[課題一覧]
1. 提示文のうち、「西日本方面、あまり古い建物を」から「社」など急行が発着していた。」までの部分を一字一句そのまま書き写してください。
2. 提示文に照らして、次の(a)〜(c)は正しいですか。それぞれ「はい」か「いいえ」で答え、判断の決め手となる提示文の語句をそのまま引用してください。
(a) 大社駅の神社風デザインの駅舎は、1912年の開業当初に建てられたものである。
(b) 旧大社駅は2004年に重文に指定された。
(c) 出雲大社前駅は、開業当初から現在の名称だった。
3. 提示文によると、1924年に竣工した大社駅の駅舎を設計したのは誰ですか?

===== 提示文

西日本方面、あまり古い建物を取りに行っていないのですが、手持ちの写真をお目にかけましょう。

山陰

旧大社駅
1990年にJR大社線は赤字ローカル線だったところから廃止され、その際に終着駅だったこの大社駅も廃駅となった。神戸鉄道管理局技手・丹羽三雄が設計、1924年に竣工したこの神社風デザインの立派な駅舎は実は2代目。1912年の開業当初の駅舎はもっと小さく、簡素であった。かつては日光や奈良に匹敵するような立派な門前町で1951年から1961年までは東京からの直通急行「出雲」が運行され、その後も「だいせん」「大社」など急行が発着していた。
廃止後も大社駅にはホームや駅の表示がそのまま残り、2004年には重文に、2009年には近代化産業遺産に指定された。
出雲大社前駅
1930年に大社神門駅として開業した出雲大社前駅。現在の名称になったのは1970年のこと。

==========
===== 表示データ

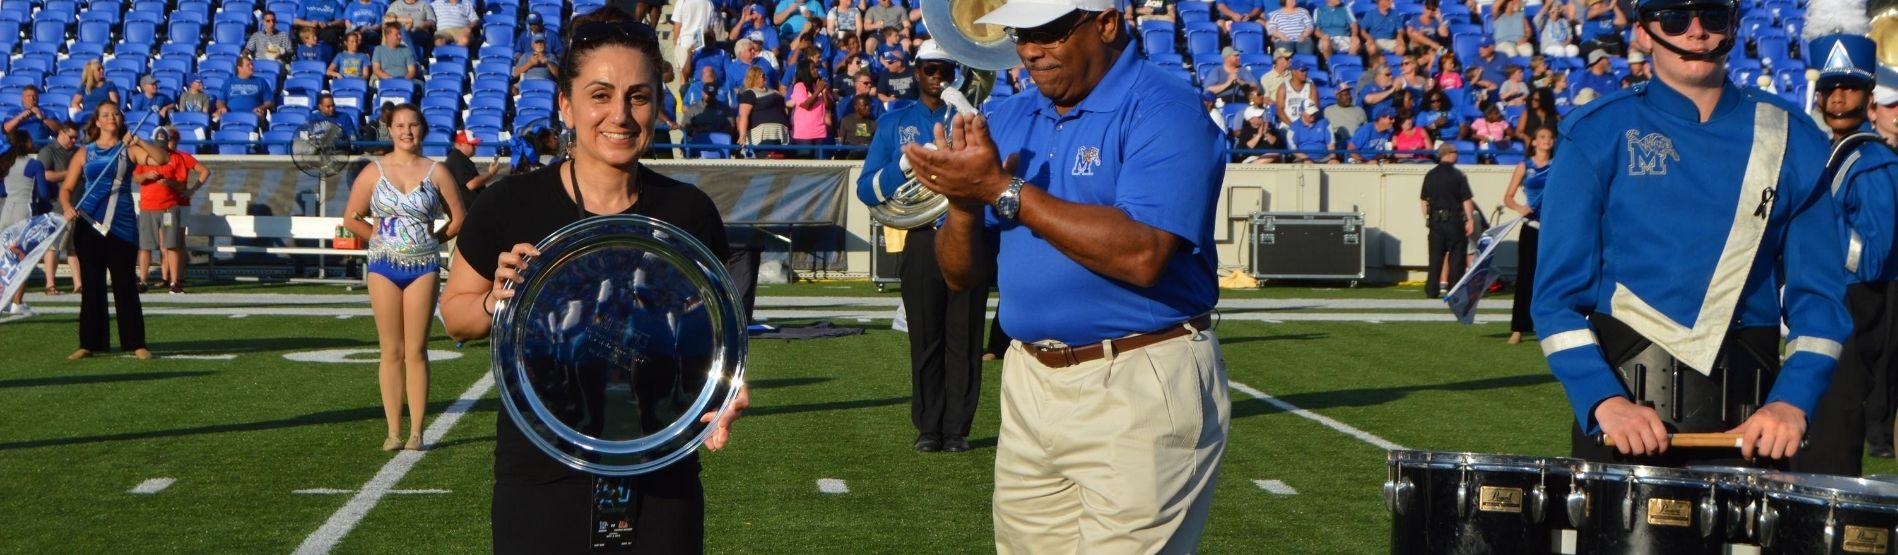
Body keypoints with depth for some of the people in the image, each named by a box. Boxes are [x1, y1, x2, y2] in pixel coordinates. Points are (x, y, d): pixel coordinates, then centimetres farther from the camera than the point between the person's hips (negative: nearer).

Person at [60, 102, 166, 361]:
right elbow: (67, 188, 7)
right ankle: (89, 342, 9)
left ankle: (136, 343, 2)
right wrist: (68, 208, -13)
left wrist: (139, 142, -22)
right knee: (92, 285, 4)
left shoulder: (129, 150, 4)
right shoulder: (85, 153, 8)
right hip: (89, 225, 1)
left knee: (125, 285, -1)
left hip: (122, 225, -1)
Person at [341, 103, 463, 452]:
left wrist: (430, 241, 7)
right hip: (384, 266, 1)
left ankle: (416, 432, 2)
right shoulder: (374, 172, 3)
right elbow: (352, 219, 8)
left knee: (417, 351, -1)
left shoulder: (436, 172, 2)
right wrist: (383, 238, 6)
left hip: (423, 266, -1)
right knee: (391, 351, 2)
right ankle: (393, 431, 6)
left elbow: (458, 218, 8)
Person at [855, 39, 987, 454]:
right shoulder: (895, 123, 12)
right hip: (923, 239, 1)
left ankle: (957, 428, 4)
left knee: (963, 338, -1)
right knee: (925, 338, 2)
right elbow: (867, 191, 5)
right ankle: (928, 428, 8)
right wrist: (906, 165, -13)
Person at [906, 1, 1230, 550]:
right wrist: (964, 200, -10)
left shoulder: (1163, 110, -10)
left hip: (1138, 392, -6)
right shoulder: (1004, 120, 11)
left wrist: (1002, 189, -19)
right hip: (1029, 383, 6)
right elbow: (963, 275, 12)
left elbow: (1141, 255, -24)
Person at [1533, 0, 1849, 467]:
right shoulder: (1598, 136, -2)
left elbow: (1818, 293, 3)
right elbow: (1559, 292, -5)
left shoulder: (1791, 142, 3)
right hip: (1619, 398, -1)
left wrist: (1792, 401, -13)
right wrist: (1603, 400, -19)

==========

[課題の解答]
1.
西日本方面、あまり古い建物を取りに行っていないのですが、手持ちの写真をお目にかけましょう。

山陰

旧大社駅
1990年にJR大社線は赤字ローカル線だったところから廃止され、その際に終着駅だったこの大社駅も廃駅となった。神戸鉄道管理局技手・丹羽三雄が設計、1924年に竣工したこの神社風デザインの立派な駅舎は実は2代目。1912年の開業当初の駅舎はもっと小さく、簡素であった。かつては日光や奈良に匹敵するような立派な門前町で1951年から1961年までは東京からの直通急行「出雲」が運行され、その後も「だいせん」「大社」など急行が発着していた。

2.
(a) いいえ。「1924年に竣工したこの神社風デザインの立派な駅舎は実は2代目」
(b) はい。「2004年には重文に」
(c) いいえ。「1930年に大社神門駅として開業した出雲大社前駅。現在の名称になったのは1970年のこと。」

3. 神戸鉄道管理局技手の丹羽三雄です。